2. Approches linguistiques des discours sur les odeurs, les goûts et le vin

Nous avons souligné en première partie que l’odeur pouvait être envisagée comme un phénomène physique moléculaire ou comme une sensation perçue par un sujet. En conséquence, l’odeur peut être dénommée soit en termes chimiques (désignant la molécule odorante) soit par l’explicitation de la sensation du sujet. Ce deuxième chapitre fera le bilan des recherches récentes concernant la verbalisation autrement dit le mode d’analyse cognitive et linguistique des odeurs, des goûts et du vin.

D’un point de vue cognitif, nous énumèrerons les étapes successives relatives à la connaissance des odeurs. Puis nous ferons, dans une approche linguistique et plus spécifique de la dégustation des vins, un “historique” des articles parus ces dernières années.

Lorsque Roudnitska (1994) définit l’odeur comme un phénomène de conscience, il présuppose l’idée d’une sensation suivie d’une perception. Si sensation et perception sont parfois assimilées en raison de leur quasi-simultanéité 46 , Roudnitska distingue sensation, perception et jugement :

‘« Percevoir un objet c’est constater qu’il est et juger ce qu’il est. La perception est bien un jugement et c’est pourquoi si tout le monde sent, chacun perçoit plus ou moins bien. Même s’il porte sur des sensations, le jugement n’est pas lui-même une sensation, mais le rapport que nous établissons entre elles. […]. Ce qui explique que deux observateurs puissent éprouver des sensations très analogues et porter cependant sur elles des jugements différents » (1994, 17). ’

Le jugement peut se situer dès le stade préverbal, que l’odeur perçue soit associée ou pas à un nom.

Notes
46.

... et par assimilation de la cause et de l’effet.

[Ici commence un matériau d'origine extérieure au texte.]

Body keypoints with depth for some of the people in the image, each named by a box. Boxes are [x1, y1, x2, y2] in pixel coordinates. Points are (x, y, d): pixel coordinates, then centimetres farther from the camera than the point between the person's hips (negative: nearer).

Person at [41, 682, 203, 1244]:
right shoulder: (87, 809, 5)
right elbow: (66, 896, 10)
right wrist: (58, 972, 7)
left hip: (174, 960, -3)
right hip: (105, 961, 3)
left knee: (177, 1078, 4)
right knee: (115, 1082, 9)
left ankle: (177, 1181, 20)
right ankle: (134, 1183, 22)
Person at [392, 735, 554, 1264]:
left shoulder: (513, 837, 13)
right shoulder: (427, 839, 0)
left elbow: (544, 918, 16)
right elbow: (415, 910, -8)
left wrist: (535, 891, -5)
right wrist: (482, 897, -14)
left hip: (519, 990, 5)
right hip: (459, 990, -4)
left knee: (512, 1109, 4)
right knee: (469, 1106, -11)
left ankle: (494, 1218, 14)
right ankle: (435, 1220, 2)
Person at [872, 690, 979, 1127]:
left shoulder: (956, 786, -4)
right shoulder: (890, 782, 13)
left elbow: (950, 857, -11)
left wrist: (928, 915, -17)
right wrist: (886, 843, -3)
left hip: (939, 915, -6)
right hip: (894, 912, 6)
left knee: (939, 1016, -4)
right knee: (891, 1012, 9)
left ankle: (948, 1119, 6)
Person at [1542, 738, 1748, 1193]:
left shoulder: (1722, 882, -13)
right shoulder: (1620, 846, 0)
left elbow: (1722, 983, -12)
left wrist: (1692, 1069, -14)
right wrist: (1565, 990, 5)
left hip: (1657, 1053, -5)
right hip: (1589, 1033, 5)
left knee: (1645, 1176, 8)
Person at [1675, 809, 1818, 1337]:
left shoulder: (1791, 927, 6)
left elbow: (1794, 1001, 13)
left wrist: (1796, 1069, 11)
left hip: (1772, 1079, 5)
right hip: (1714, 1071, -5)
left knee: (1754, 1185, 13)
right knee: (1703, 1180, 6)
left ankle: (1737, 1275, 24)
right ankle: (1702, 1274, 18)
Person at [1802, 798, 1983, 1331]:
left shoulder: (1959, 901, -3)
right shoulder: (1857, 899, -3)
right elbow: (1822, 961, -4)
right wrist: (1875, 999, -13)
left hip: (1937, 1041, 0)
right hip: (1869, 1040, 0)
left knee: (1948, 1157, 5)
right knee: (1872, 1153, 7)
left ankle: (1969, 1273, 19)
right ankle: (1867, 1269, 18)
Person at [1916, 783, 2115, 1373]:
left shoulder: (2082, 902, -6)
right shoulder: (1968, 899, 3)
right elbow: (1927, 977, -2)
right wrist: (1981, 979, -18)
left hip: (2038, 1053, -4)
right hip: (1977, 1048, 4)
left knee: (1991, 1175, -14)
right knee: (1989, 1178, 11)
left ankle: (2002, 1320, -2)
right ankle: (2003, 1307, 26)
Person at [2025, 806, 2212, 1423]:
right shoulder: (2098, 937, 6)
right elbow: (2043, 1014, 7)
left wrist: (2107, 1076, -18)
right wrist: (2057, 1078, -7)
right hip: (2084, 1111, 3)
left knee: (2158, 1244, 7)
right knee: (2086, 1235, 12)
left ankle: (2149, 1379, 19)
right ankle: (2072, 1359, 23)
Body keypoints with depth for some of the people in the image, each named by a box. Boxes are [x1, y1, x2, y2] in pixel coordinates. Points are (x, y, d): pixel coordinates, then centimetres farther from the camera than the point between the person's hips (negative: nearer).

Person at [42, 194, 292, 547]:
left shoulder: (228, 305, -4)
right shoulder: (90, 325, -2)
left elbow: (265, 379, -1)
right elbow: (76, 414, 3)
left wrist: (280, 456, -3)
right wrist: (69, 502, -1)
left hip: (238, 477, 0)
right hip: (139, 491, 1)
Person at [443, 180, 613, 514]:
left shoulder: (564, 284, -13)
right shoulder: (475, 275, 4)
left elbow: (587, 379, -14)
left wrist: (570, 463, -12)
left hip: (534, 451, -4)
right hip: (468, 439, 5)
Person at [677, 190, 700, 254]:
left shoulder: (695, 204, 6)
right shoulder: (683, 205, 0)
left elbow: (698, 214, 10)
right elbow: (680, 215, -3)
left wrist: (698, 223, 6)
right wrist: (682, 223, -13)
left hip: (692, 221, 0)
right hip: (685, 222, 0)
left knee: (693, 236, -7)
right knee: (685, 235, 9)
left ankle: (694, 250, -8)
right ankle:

Ainsi, le Petit Robert (1993) définit sensation à la fois comme un « phénomène psychophysiologique par lequel une stimulation externe ou interne a un effet modificateur spécifique sur l’être vivant et conscient » et comme « état ou changement d’état ainsi provoqué, à prédominance affective (plaisir, douleur) ou représentative (perception) ».

La perception, quant à elle, est la « fonction par laquelle l’esprit se représente les objets », mais aussi l’« acte par lequel s’exerce cette fonction » et « son résultat ». Fonction et acte ont une valeur active qui n’est cependant plus la même dans la définition littérale de la perception de quelque chose : « prise de conscience, sensation, intuition », définition qui est rapprochée du terme impression.